→ **Record extracts**
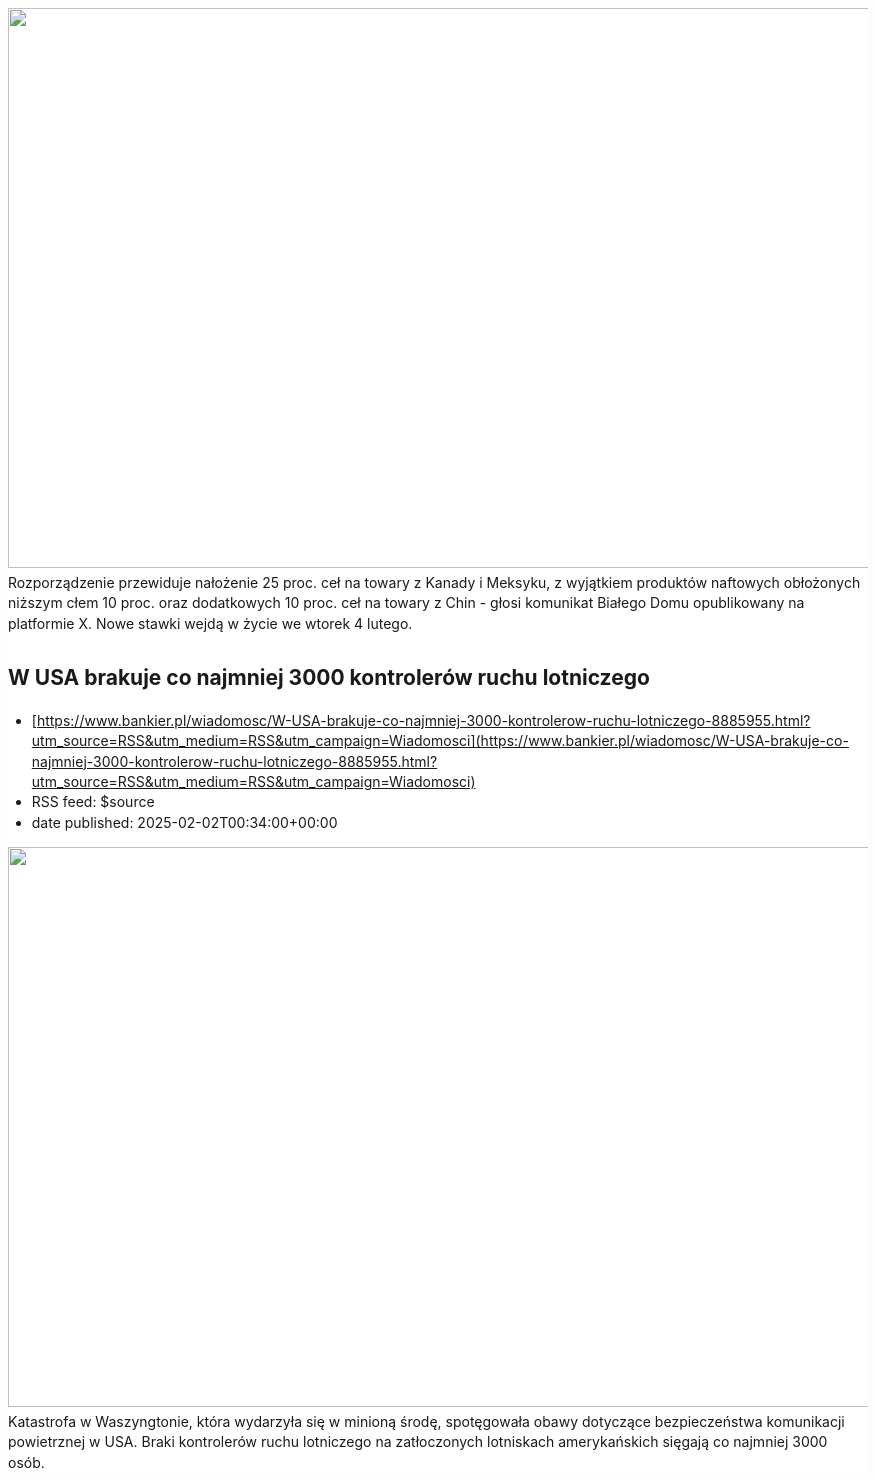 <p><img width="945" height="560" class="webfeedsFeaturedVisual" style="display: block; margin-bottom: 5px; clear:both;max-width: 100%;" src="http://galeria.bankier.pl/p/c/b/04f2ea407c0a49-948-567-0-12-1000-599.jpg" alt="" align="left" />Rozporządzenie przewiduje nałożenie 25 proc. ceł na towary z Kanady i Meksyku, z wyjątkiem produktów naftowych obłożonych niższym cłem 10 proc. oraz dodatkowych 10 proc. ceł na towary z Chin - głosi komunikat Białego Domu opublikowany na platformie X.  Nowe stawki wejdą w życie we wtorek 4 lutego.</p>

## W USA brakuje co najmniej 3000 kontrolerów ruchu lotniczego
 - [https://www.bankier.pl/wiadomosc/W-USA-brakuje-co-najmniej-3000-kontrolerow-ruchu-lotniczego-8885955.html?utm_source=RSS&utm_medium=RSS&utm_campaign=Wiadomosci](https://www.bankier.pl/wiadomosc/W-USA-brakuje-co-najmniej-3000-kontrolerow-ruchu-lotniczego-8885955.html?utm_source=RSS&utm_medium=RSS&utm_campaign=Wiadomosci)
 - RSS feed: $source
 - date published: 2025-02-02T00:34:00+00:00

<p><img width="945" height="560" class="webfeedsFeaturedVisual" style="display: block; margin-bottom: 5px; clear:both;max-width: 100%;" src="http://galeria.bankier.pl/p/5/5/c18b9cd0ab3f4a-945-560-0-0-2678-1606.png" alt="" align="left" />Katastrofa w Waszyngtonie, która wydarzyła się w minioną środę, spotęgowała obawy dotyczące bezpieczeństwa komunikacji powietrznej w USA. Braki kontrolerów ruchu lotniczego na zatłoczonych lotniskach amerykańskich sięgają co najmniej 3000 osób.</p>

→ **How to complete this task**
Your answer should be one number: the count of lines in the records above that contain "brakuje".

→ **Task output**
2